I reblogged this post with tags saying I wanted to write a paper about it. But what would that paper...be? What can I say about this that isn't hack generational generalizing (you're too young to even remember this!)? Perhaps a brief but measured observation about the flattening effect that the internet has on images. You might refer to Leo Steinberg's Other Criteria for more, as I have. The gist is that technology allows us to place any and all images on the same plane in new ways that confuse and contest their meaning. As a Steinberg (rather than a Greenberg) girlie myself, I think we never fully dealt with this new possibility as it became real, we simply live now in the world it predicted. Is there something strange and sad here? Or something merely naive?

Cultivars
Do what I tell you
1.
If you've never watched the 2004 Battlestar Galactica series, this is your official sign to do so. It's on Amazon Prime right now. There's not enough time for me to describe to you how influential this series has been on basically every creative aspect of my life. My favorite episode is Season 3 Episode 9 "Unfinished Business" and I implore you to email me your thoughts once you've watched it. It's truly a writer's episode–a bottle into which you put all your characters and shake them as hard as possible to see what happens. Start with S1E1 "33" and deal with the miniseries later.
2.
I have very specific criteria for YouTube video essay content that I enjoy and would pay money for and curiously the only two creators that meet it are both trans women with humanities degrees. Definitely check out PhilosophyTube, which I actually use in teaching (the Transhumanism video is an excellent intro/lit review for to hist/Phil tech). But my main recommend is Contrapoints, and specifically her Patreon ($2/month), which includes her "Tangent" videos. Less elaborately staged but almost as in-depth as her main channel videos, Natalie's tangents are what I wish I could make if I could figure out how to write about the Columbia #aesthetic post. Recent favorites of mine include the GamerGate and the New Atheism tangents–two super important moments in internet culture that we don't seem to talk about much anymore but from which we are and will be reaping the whirlwind for the foreseeable future.
3.
Speaking of internet aesthetics.
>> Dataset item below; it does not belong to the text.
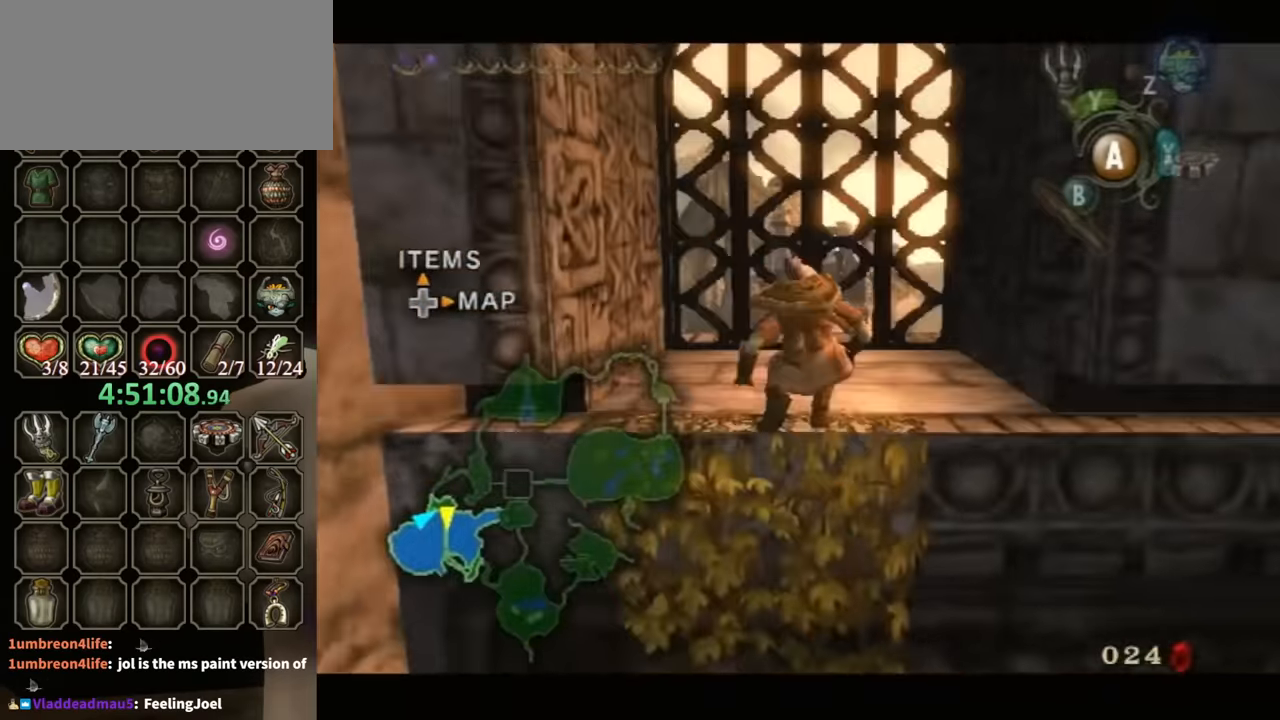
{"buttons": ["L1"], "left_stick": "down-right", "right_stick": "center", "events": [[100, "left_stick", "right"], [467, "left_stick", "down-right"]]}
Please avail yourself of the Cari Institute's collection, "an online community dedicated to developing a visual lexicon of consumer ephemera from the 1970s until now." This is a superb resource for creative work and also an impressive archival project preserving the look and feel of ever more fleeting cultural moments. This lives in my mind in the same room as the Center for Land Use Interpretation and its publishing projects.
Some life stuff:

Drove up to Pennsylvania for Dungeons & Daddies live. This actual play podcast is extremely funny and weird, but I think the thing that really hooked me was learning more about the group and how they make the show and the unhinged creative energy that ricochets around the whole production. It makes me miss making things.

If you're ever thirsty in Glenside PA, check out The Cork. Transportive dive bar magic, a longstanding passion of mine.

Later that same week I went down to DC to see a friend. Le Diplomate for dinner! If you're ever in DC please hit me up, it's so simple and quick for me to get down there to see you!

Or, if you prefer, take the train up to me in Baltimore! You can come over and see my pond! All I care about is Pond. All I think about is Pond. You should build a pond if you're feeling sad or bored. Pond pond pond.
That's all for now. Love you, miss you, let's make something together.